There aren’t too many characters, and there is little in the way of plot, so it seems perverse of Rose to constantly hint at the play’s dramatic potential without ever letting it explode or come to a head: Xan clearly feels deeply for a girl who has thrown herself off a bridge, but this central emotional through-line carries surprisingly little weight; something about the offhand, wearingly-cynical register of the teenager, combined with the nonchalance of the delivery, undermines the audience’s engagement. Rose has cited the plight of young gay people (particularly those living rurally) as the central motivating factor in the writing, but it’s strangely the least effective element in the play. This is partly down to Seymour’s rather thin and grating performance – she constantly oscillates between wide-eyed exasperation and dead-eyed indifference, without modulation – but it also points to a greater problem.

Rose clearly believes that Xan is her main character, but she’s often distracted by the looping preoccupations of her secondary characters. The main one concerns Jamie, who is hiding, or obfuscating, a relationship with an older woman, Abby (Ella Caldwell). You could argue that this mirrors the latent homosexual yearnings of his younger sister, but it feels like a stretch. The family’s individual narratives rarely intersect with Xan’s, which gives the play a formless, meandering quality. The playwright is probably making a point about our unresolved aspirations, the unspoken dissatisfactions niggling at the heart of our culture, but it’s structurally and dramatically pretty tepid.

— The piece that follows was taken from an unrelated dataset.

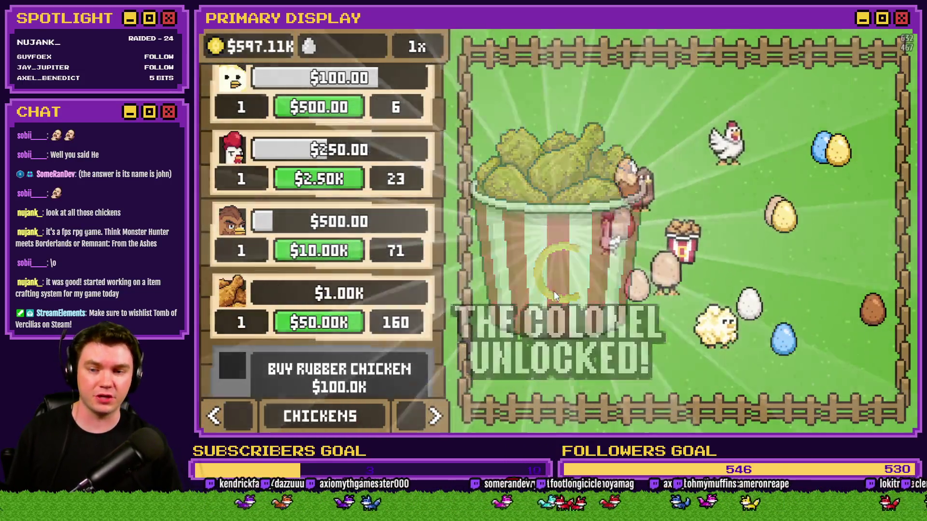
Unlock Rubber Chicken, Poultrygeist, Cluck Dogg and Goldie Oldie from the shop
click(401, 381)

Unsurprisingly with a Red Stitch production, there are some beautifully calibrated performances, notably from Kent as the outwardly stoic but crushingly insecure Jamie, and Sutherland as the exasperated but generous Crystal. Ella Caldwell is a welcome breeze as Abby, although she shows up too late and leaves too early. Rose doesn’t exploit the outsider role nearly enough, and one can sense another, more dynamic play lying dormant inside this one.

Romanie Harper’s design, with its improbably limited depth and distracting timber frame, is deliberately ugly but also awkward and haphazard, and Amelia Lever-Davidson’s lighting is suitably drab. Director Bridget Balodis attempts to usher the material toward the elegiac and touching, but the overall effect is largely torpid. The play is a product of Red Stitch’s INK new playwriting program, and Rose is certainly a promising and proven talent, but the result this time is unfocused and ineffectual. In this regard, it perfectly mirrors its characters’ lives.